Among the lines of the material, copy those that hold the string "neck".
*** Opening of Source material ***
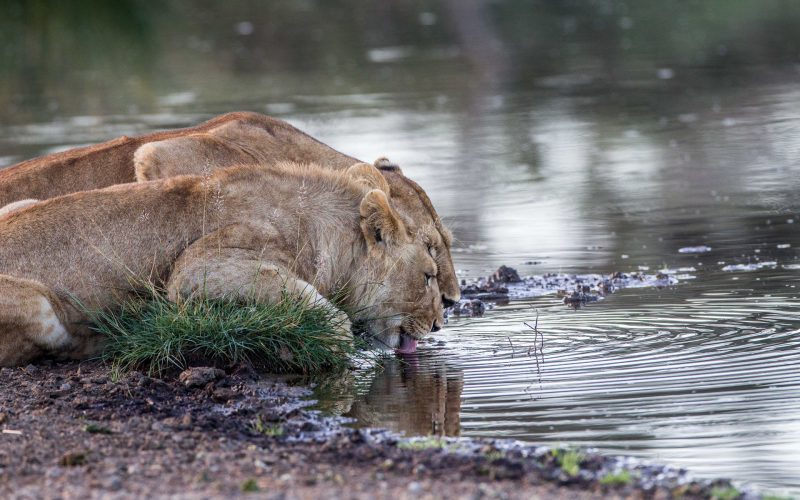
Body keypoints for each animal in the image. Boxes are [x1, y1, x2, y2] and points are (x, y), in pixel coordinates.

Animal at [0, 161, 443, 367]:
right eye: (427, 276)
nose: (440, 324)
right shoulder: (197, 268)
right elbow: (305, 298)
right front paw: (335, 342)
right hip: (40, 304)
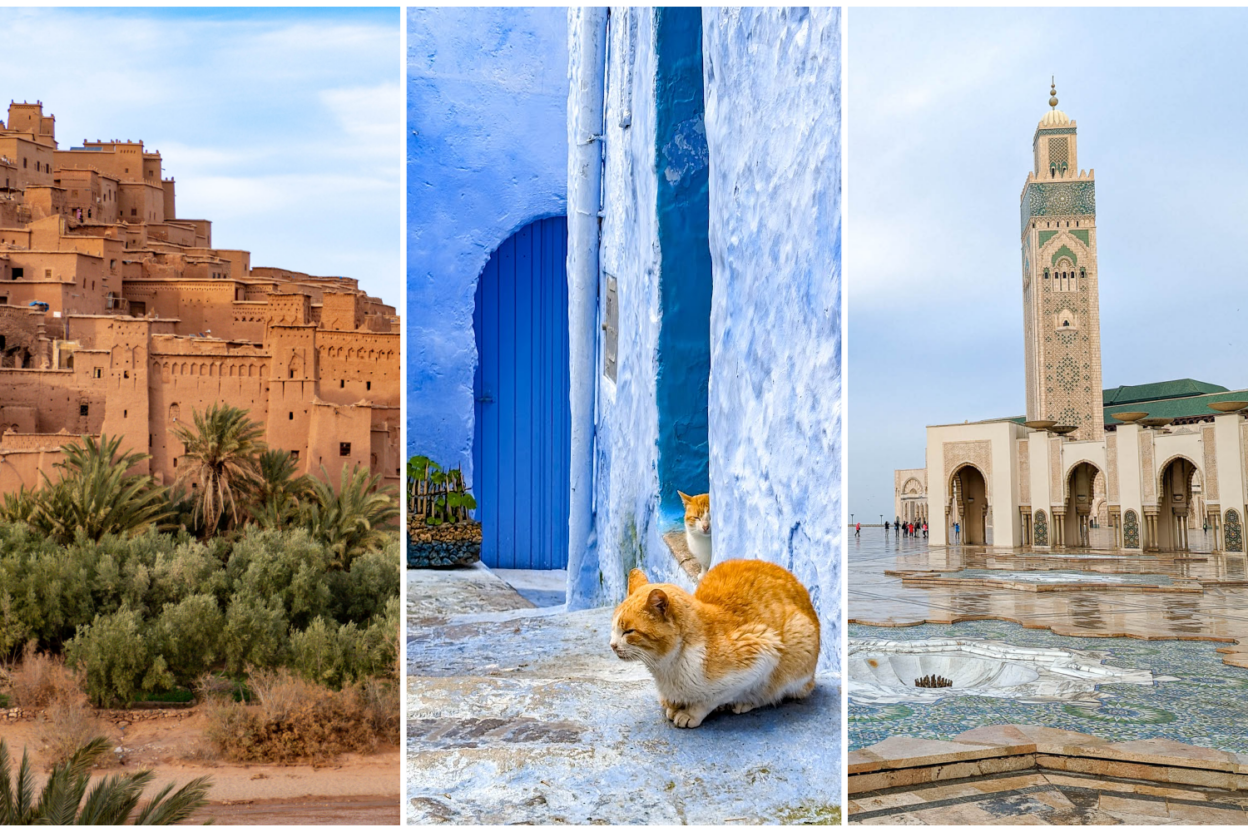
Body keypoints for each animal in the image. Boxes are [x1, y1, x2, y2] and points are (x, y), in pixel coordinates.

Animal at [611, 558, 823, 728]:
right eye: (613, 628)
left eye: (628, 631)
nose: (612, 645)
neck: (667, 668)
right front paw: (674, 705)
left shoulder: (763, 648)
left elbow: (714, 698)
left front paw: (691, 713)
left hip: (799, 641)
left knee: (774, 691)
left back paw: (745, 703)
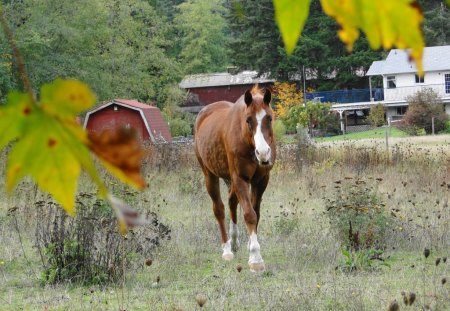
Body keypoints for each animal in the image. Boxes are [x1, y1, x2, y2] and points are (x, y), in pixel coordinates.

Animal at [193, 86, 274, 272]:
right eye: (248, 120)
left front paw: (250, 244)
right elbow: (249, 214)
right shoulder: (240, 179)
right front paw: (256, 259)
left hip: (229, 179)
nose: (263, 153)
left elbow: (256, 213)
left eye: (269, 118)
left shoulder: (261, 180)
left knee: (231, 203)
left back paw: (235, 241)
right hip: (210, 176)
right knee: (219, 209)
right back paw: (227, 249)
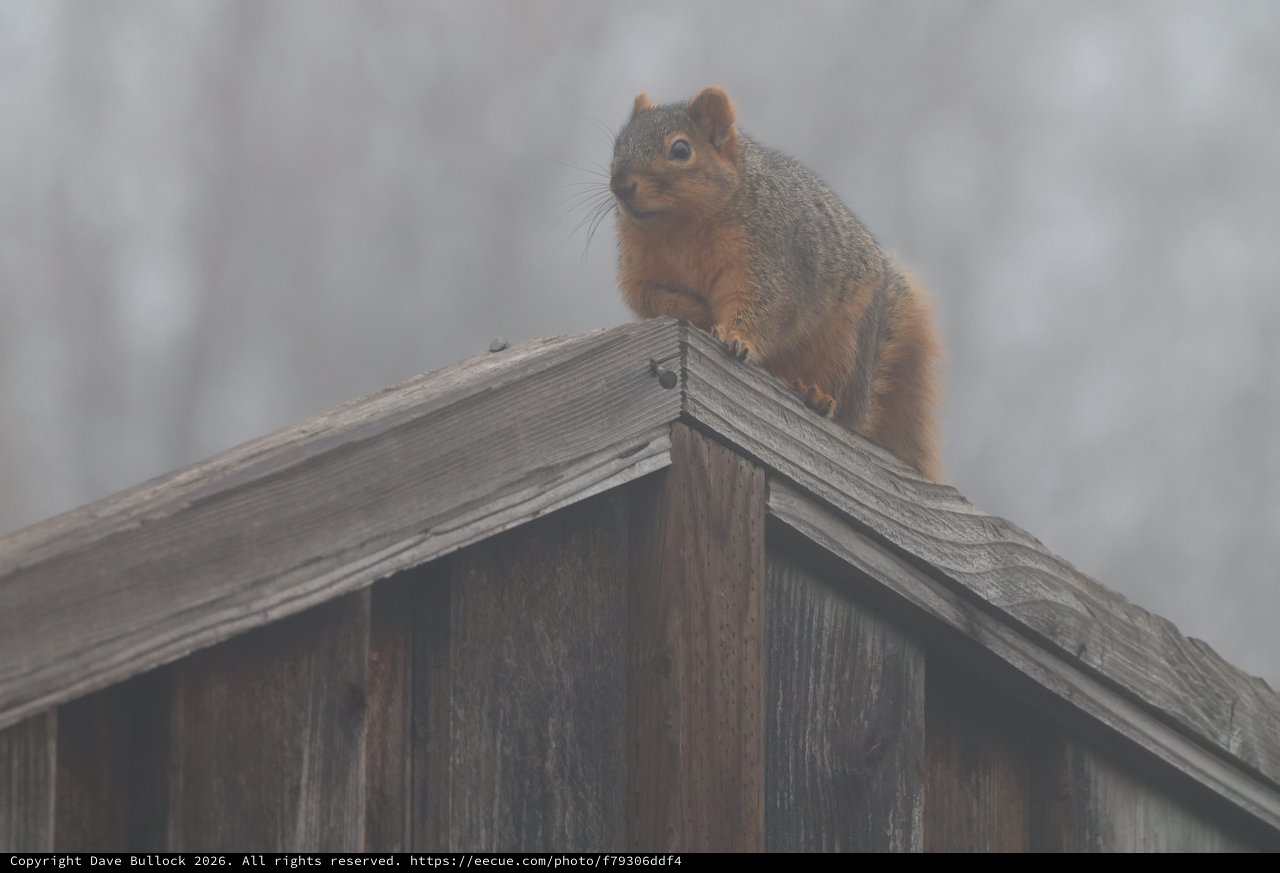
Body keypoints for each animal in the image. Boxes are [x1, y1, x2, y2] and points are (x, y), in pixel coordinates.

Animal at [610, 86, 944, 481]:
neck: (677, 229)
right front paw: (696, 312)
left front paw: (736, 338)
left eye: (680, 150)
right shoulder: (639, 272)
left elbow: (765, 305)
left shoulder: (769, 257)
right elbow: (649, 300)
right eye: (618, 144)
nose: (620, 186)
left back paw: (818, 396)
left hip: (844, 346)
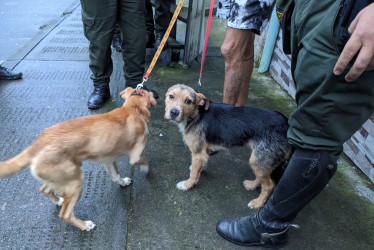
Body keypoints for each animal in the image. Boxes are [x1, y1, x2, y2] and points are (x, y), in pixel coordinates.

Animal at [0, 87, 156, 230]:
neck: (133, 107)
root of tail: (38, 143)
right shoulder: (135, 155)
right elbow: (144, 160)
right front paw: (146, 170)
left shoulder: (108, 160)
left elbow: (116, 176)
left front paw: (123, 182)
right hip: (75, 181)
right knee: (65, 214)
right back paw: (85, 225)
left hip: (61, 177)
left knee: (44, 189)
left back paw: (58, 201)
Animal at [164, 84, 292, 209]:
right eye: (171, 96)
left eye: (188, 101)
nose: (174, 112)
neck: (196, 115)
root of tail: (286, 124)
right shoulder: (205, 150)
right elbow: (201, 165)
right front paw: (201, 170)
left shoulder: (198, 152)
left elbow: (194, 173)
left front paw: (188, 185)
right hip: (261, 160)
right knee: (263, 177)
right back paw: (251, 185)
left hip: (259, 159)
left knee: (269, 186)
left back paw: (257, 203)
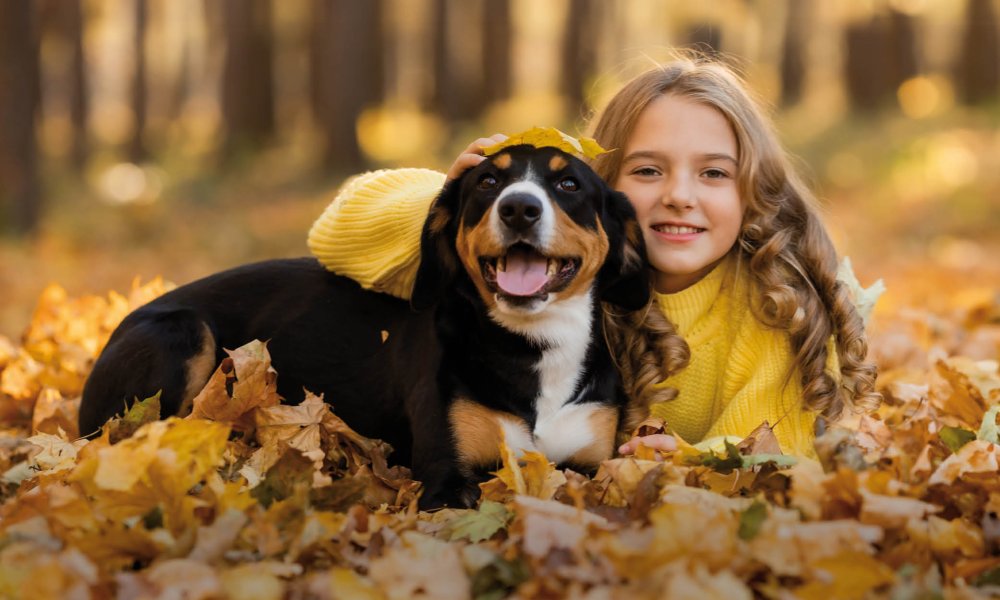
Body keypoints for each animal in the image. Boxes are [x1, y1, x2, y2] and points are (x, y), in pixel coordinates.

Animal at [78, 144, 648, 506]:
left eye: (568, 183)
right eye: (488, 181)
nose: (519, 207)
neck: (533, 344)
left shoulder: (592, 463)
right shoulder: (446, 477)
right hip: (183, 333)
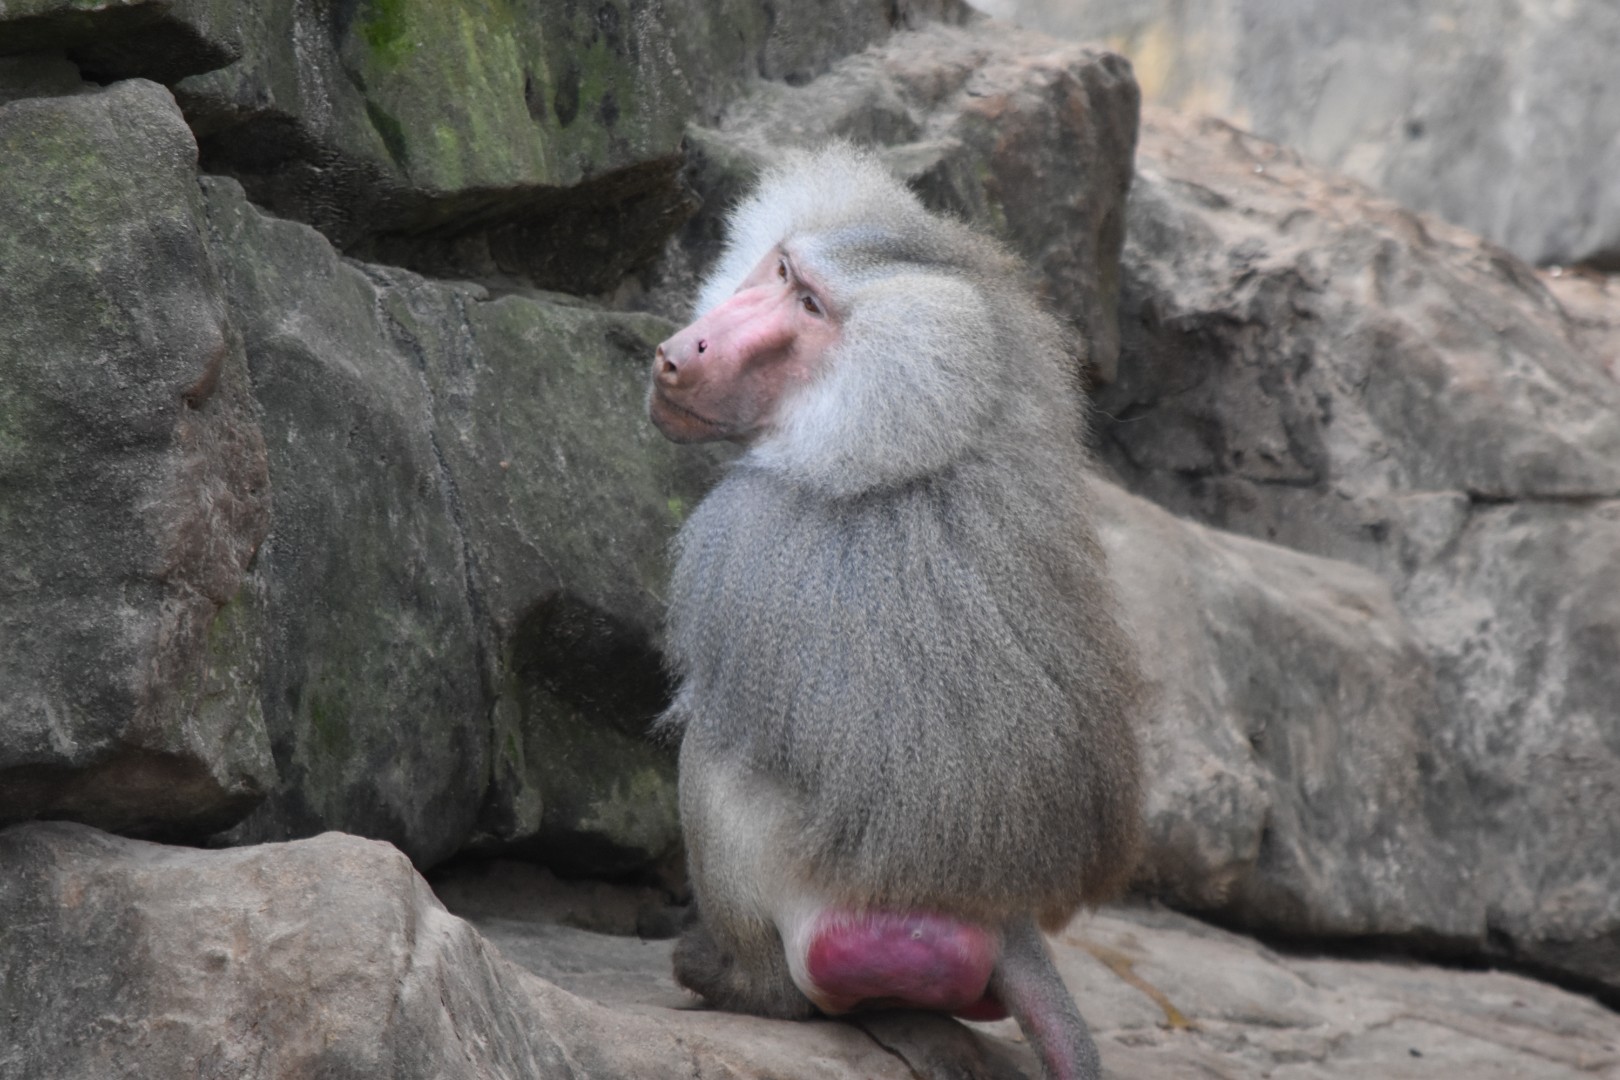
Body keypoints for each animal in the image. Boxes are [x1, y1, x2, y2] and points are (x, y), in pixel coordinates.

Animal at [646, 144, 1143, 1080]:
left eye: (810, 309)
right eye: (782, 272)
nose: (688, 347)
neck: (921, 440)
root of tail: (999, 920)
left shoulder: (737, 536)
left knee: (716, 754)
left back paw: (737, 982)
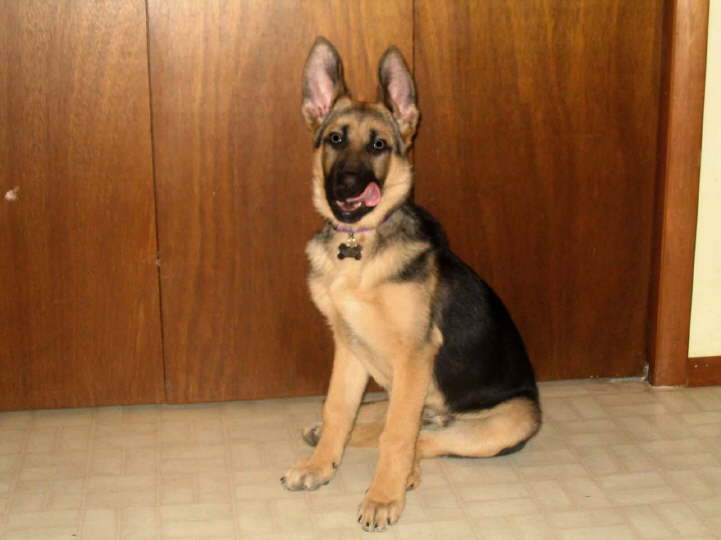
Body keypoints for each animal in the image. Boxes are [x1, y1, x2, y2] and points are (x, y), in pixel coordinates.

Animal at [281, 37, 541, 532]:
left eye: (379, 145)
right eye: (335, 139)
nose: (346, 188)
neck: (359, 248)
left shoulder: (415, 353)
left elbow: (397, 436)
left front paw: (384, 496)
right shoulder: (348, 347)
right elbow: (338, 408)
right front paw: (320, 466)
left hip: (509, 420)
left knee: (421, 437)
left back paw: (409, 472)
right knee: (376, 418)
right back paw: (323, 436)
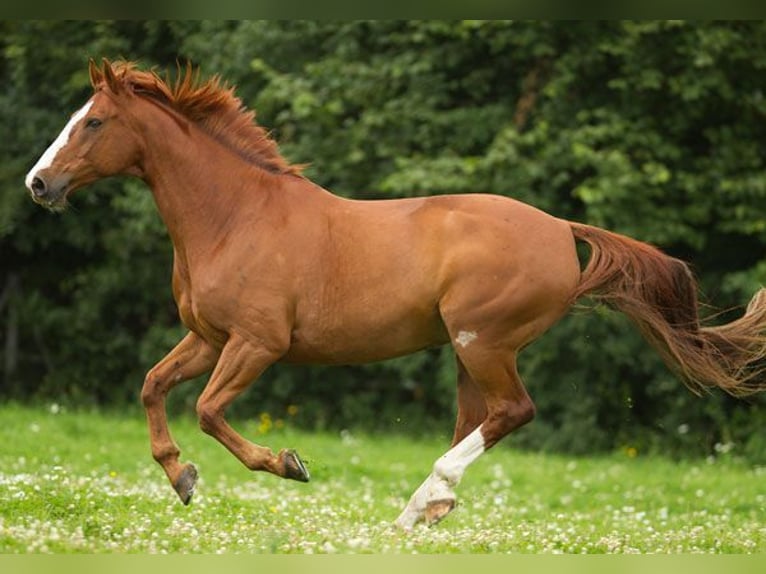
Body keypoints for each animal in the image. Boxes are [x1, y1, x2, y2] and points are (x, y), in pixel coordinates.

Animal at [24, 59, 766, 529]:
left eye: (93, 123)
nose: (38, 184)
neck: (234, 216)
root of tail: (562, 229)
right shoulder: (209, 337)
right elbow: (153, 385)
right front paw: (180, 476)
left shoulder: (258, 343)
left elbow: (208, 410)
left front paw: (287, 464)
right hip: (469, 351)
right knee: (479, 420)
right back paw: (428, 509)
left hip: (483, 340)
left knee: (512, 413)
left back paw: (417, 506)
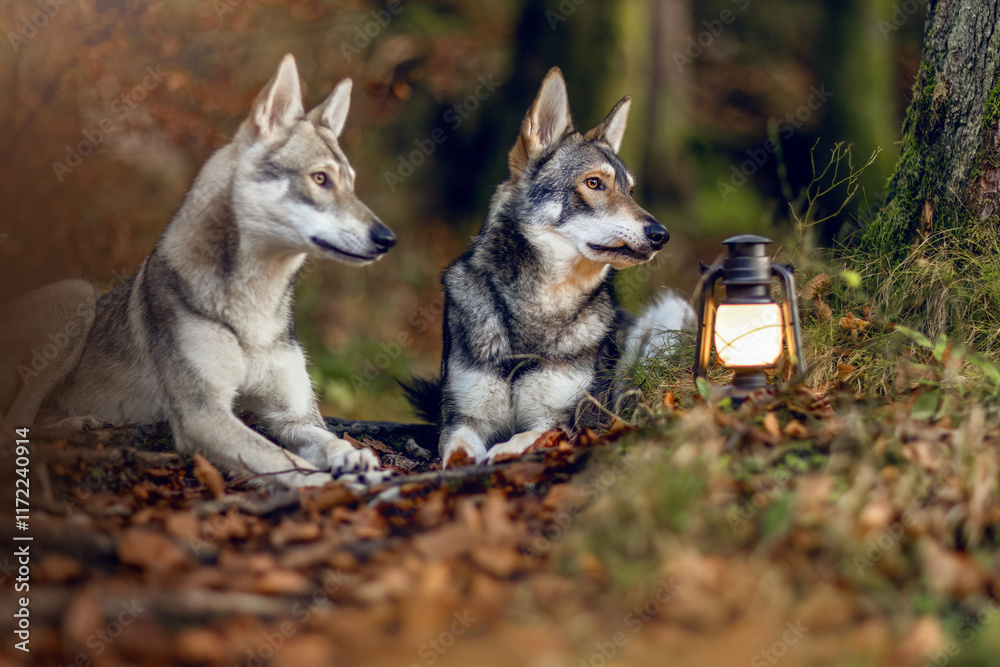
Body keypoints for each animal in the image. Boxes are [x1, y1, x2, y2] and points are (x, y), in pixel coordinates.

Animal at [0, 54, 394, 488]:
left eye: (352, 185)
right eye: (320, 179)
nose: (387, 238)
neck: (253, 305)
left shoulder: (293, 417)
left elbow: (331, 441)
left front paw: (357, 460)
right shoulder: (203, 415)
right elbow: (285, 463)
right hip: (77, 293)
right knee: (13, 424)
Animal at [404, 67, 695, 467]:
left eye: (630, 192)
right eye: (594, 183)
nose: (660, 235)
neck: (539, 307)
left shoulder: (561, 421)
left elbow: (522, 439)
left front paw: (501, 455)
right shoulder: (464, 420)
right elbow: (458, 452)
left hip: (671, 313)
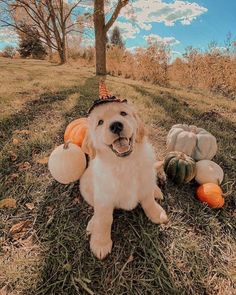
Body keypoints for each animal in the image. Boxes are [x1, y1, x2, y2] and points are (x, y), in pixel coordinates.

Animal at [79, 100, 168, 260]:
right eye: (100, 122)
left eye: (123, 113)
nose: (116, 125)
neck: (125, 163)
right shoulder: (103, 196)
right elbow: (104, 219)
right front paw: (100, 243)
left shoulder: (145, 182)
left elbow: (148, 201)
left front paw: (156, 213)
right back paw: (92, 224)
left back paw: (157, 191)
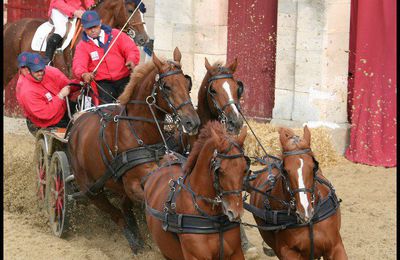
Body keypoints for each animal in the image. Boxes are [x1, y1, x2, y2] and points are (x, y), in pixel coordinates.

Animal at [67, 48, 202, 254]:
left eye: (187, 83)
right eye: (167, 86)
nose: (192, 122)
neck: (140, 133)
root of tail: (76, 123)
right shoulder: (132, 184)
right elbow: (148, 203)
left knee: (124, 208)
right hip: (91, 190)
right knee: (116, 214)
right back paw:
*** Close of Source material ***
Task result
neck: (667, 668)
neck: (677, 229)
neck: (133, 107)
neck: (196, 115)
neck: (533, 344)
neck: (921, 440)
neck: (359, 248)
neck: (234, 216)
neck: (253, 305)
neck: (539, 307)
neck: (125, 163)
neck: (140, 133)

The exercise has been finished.